### Extract provided
= = = = = = =

Carolyn Wonderland
Bio
“Mighty and joyous rock-injected blues…luxurious vocals and fine guitar work. Her voice is as muscular as her name is evocative.” – Austin Chronicle
“Carolyn Wonderland is the real deal. She’s an amazing guitar player. And damn, can she sing.” – Los Angeles Times
“With incendiary guitar chops and raw, powerful vocals, fiery Texas blues rocker Carolyn Wonderland draws instant comparisons to fellow Texans Stevie Ray Vaughan and Janis Joplin.” –NPR Music
“Hey, have you heard Carolyn Wonderland? She’s something else. She should be nationwide.” – Bob Dylan, talking to Asleep At The Wheel’s Ray Benson
The depths of the Texas blues tradition with the wit of a poet. She hits the stage with an unmatched presence, a true legend in her time.
She’d grown up the child of a singer in a band and began playing her mother’s vintage Martin guitar when other girls were dressing dolls. She’d gone from being the teenage toast of her hometown Houston to sleeping in her van in Austin amid heaps of critical acclaim for excellent recordings.
Along with the guitar and the multitude of other instruments she learned to play – trumpet, accordion, piano, mandolin, lap steel – Wonderland’s ability to whistle remains most unusual. Whistling is a uniquely vocal art seldom invoked in modern music, yet it’s among the most spectacular talents the human voice possesses.

= = = = = = =

### Saved entries
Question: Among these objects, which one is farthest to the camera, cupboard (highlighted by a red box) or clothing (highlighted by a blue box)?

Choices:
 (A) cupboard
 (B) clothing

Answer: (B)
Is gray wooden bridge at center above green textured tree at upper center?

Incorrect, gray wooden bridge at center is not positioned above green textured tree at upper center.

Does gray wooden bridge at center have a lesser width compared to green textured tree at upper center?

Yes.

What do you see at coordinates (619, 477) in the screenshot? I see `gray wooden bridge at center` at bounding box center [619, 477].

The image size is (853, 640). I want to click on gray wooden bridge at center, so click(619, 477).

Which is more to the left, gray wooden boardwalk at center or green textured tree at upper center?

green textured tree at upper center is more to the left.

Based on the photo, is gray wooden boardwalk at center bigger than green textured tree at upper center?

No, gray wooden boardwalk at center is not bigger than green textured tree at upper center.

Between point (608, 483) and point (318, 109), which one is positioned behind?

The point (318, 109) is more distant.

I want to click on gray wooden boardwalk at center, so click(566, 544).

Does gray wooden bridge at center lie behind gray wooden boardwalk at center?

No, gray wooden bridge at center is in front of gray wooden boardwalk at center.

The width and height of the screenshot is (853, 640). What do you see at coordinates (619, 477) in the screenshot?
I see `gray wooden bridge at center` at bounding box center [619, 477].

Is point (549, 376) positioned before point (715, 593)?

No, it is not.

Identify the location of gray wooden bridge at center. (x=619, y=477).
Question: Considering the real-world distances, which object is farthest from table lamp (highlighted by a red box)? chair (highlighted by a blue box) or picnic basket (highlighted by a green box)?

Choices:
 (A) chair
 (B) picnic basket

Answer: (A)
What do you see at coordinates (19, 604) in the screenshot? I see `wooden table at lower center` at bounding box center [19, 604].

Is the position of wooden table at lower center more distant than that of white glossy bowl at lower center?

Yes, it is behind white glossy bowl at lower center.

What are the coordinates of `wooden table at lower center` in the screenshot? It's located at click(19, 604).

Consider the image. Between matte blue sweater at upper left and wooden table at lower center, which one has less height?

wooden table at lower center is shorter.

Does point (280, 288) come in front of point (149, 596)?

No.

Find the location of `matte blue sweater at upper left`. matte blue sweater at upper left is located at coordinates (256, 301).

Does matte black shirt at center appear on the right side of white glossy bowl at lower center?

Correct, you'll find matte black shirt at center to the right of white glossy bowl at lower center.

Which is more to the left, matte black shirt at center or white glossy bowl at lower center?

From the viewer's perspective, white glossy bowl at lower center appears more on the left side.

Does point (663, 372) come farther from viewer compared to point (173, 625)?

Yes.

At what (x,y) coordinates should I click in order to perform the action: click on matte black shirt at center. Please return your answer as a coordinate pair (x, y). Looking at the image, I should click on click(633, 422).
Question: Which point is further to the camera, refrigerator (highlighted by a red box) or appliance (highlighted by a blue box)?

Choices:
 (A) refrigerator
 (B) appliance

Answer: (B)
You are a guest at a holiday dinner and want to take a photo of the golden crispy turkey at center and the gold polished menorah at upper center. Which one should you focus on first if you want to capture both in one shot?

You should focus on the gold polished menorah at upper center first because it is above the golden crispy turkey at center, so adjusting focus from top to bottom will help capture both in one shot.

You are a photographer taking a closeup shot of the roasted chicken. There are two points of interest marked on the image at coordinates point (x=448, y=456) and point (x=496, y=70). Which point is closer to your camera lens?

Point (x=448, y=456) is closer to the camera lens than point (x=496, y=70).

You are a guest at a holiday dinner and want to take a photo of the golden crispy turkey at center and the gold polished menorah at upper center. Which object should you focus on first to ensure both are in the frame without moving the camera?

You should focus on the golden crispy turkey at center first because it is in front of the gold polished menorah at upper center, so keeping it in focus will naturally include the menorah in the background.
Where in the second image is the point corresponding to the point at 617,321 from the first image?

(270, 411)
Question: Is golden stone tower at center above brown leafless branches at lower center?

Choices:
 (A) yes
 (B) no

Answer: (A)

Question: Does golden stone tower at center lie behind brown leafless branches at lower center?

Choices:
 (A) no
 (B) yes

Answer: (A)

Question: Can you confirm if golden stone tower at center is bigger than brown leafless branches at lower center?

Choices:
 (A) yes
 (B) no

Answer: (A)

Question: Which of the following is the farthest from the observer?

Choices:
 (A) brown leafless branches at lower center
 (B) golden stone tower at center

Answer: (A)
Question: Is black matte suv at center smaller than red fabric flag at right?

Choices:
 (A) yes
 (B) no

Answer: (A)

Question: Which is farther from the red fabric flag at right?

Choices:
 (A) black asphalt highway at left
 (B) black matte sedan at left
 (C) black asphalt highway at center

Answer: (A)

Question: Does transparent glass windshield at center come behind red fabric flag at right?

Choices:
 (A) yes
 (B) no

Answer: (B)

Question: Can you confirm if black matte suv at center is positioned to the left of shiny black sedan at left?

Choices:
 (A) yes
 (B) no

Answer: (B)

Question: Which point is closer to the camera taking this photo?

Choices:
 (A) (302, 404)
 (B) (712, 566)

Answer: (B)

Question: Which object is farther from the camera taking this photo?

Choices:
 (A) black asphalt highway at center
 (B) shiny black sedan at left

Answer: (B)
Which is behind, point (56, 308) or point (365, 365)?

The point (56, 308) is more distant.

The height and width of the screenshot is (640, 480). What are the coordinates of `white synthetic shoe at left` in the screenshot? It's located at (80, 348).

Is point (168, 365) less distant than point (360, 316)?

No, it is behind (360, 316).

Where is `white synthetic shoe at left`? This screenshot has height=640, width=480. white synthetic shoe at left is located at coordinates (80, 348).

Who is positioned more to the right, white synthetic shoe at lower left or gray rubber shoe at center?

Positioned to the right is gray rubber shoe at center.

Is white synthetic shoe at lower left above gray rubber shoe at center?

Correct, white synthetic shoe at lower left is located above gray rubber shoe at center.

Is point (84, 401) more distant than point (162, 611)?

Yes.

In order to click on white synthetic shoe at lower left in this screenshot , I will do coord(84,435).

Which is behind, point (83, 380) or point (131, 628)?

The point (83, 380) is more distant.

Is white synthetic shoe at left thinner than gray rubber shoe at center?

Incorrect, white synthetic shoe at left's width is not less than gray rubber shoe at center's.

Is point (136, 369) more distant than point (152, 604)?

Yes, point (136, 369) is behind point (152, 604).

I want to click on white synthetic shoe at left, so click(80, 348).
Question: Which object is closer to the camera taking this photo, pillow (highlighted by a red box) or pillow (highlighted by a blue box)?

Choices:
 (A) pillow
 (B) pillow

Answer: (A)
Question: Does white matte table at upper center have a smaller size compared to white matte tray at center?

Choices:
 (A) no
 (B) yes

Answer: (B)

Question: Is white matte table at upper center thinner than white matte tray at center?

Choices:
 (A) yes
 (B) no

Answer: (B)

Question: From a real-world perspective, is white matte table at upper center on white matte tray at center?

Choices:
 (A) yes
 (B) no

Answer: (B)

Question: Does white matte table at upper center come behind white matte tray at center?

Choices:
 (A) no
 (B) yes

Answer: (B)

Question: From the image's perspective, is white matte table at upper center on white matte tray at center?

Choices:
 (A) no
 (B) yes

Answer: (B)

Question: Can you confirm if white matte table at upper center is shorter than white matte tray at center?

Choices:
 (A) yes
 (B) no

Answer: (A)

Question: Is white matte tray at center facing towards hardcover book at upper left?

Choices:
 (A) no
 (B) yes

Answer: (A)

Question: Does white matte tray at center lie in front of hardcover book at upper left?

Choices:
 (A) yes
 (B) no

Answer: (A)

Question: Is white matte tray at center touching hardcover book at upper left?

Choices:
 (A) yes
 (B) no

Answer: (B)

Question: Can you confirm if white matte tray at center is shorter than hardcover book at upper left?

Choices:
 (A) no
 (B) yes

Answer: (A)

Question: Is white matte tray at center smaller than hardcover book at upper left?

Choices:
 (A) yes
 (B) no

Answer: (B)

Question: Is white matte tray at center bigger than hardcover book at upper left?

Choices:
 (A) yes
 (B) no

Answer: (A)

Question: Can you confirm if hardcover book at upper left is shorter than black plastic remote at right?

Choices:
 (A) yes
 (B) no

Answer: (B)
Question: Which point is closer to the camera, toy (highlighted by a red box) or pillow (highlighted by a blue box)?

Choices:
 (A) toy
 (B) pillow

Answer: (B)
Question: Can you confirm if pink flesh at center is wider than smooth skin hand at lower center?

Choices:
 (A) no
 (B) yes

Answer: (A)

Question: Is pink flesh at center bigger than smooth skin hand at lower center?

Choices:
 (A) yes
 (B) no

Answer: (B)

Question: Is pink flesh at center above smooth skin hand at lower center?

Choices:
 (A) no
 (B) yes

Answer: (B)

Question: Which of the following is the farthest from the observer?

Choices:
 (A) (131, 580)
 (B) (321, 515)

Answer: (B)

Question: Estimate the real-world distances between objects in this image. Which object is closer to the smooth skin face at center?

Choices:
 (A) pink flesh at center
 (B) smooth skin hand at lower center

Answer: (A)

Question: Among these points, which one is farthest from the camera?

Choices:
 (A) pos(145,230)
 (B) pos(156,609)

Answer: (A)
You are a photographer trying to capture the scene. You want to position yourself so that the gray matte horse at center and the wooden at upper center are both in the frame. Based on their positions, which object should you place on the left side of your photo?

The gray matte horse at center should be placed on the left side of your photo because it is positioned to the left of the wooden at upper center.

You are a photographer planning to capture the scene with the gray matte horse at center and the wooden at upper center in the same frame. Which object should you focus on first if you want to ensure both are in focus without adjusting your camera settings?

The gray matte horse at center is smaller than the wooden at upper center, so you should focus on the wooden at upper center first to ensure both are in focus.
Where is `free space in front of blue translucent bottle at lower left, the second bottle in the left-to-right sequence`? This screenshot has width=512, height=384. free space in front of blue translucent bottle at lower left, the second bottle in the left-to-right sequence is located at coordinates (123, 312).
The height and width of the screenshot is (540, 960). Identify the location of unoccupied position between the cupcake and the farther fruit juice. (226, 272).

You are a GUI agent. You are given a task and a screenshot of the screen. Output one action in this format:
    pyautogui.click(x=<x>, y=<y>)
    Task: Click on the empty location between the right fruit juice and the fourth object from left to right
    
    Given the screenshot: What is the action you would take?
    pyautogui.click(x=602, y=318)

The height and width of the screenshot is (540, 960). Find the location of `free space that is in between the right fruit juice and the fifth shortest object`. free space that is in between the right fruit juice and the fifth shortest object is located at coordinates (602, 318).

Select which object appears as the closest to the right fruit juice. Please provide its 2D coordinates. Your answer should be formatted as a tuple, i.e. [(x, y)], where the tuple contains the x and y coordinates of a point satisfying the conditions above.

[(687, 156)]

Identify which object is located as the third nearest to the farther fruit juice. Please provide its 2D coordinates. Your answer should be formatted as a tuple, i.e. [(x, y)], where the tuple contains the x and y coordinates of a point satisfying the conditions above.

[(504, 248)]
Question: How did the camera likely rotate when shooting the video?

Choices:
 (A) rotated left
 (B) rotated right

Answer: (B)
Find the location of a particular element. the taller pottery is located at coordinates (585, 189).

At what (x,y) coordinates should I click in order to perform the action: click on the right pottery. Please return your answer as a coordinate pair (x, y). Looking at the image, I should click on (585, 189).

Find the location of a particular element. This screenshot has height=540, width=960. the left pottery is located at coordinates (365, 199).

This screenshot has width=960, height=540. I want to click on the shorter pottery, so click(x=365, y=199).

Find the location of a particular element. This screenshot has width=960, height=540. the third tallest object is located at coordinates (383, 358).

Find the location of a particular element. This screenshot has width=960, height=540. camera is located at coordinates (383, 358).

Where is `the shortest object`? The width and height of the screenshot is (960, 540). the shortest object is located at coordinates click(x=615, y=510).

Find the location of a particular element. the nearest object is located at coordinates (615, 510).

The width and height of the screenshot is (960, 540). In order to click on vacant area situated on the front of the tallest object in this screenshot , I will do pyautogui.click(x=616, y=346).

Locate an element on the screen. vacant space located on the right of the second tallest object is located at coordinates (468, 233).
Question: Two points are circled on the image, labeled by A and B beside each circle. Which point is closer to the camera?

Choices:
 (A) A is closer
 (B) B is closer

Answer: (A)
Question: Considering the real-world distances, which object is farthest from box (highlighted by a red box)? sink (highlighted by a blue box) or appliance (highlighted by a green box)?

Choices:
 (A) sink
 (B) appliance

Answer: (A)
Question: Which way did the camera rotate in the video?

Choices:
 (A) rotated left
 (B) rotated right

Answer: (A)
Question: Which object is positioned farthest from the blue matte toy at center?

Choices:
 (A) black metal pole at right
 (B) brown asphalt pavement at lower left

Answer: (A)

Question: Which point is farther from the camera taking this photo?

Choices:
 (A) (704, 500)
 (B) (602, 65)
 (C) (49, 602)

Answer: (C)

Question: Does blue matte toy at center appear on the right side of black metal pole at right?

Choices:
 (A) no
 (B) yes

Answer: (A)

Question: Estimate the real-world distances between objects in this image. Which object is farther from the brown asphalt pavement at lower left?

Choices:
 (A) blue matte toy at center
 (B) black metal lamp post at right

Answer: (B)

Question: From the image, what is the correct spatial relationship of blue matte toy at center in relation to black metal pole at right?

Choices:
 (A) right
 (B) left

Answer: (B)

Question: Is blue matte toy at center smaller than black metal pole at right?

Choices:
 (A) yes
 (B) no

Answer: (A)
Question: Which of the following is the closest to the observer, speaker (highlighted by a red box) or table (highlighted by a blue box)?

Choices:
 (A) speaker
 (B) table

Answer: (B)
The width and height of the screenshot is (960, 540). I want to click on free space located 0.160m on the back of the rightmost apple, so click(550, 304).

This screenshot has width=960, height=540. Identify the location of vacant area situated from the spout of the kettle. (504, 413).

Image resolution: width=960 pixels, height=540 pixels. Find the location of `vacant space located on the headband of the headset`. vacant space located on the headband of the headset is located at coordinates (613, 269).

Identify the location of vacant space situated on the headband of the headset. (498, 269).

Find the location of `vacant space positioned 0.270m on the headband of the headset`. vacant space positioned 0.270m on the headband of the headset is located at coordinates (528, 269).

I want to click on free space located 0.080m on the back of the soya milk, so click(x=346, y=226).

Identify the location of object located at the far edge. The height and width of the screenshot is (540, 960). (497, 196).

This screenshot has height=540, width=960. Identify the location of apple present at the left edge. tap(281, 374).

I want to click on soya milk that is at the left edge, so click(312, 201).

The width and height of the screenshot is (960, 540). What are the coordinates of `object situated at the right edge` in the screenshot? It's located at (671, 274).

= = = = = = =

### Questions to answer
**1)** Print everything in the Carolyn Wonderland bio from "Along with the" down to "human voice possesses.".
**2)** According to the Carolyn Wonderland bio, which instruments besides guitar did she learn to play?
The saved entries aren't needed for any of this.

### Activity answers
**1)**
Along with the guitar and the multitude of other instruments she learned to play – trumpet, accordion, piano, mandolin, lap steel – Wonderland’s ability to whistle remains most unusual. Whistling is a uniquely vocal art seldom invoked in modern music, yet it’s among the most spectacular talents the human voice possesses.

**2)** Trumpet, accordion, piano, mandolin, lap steel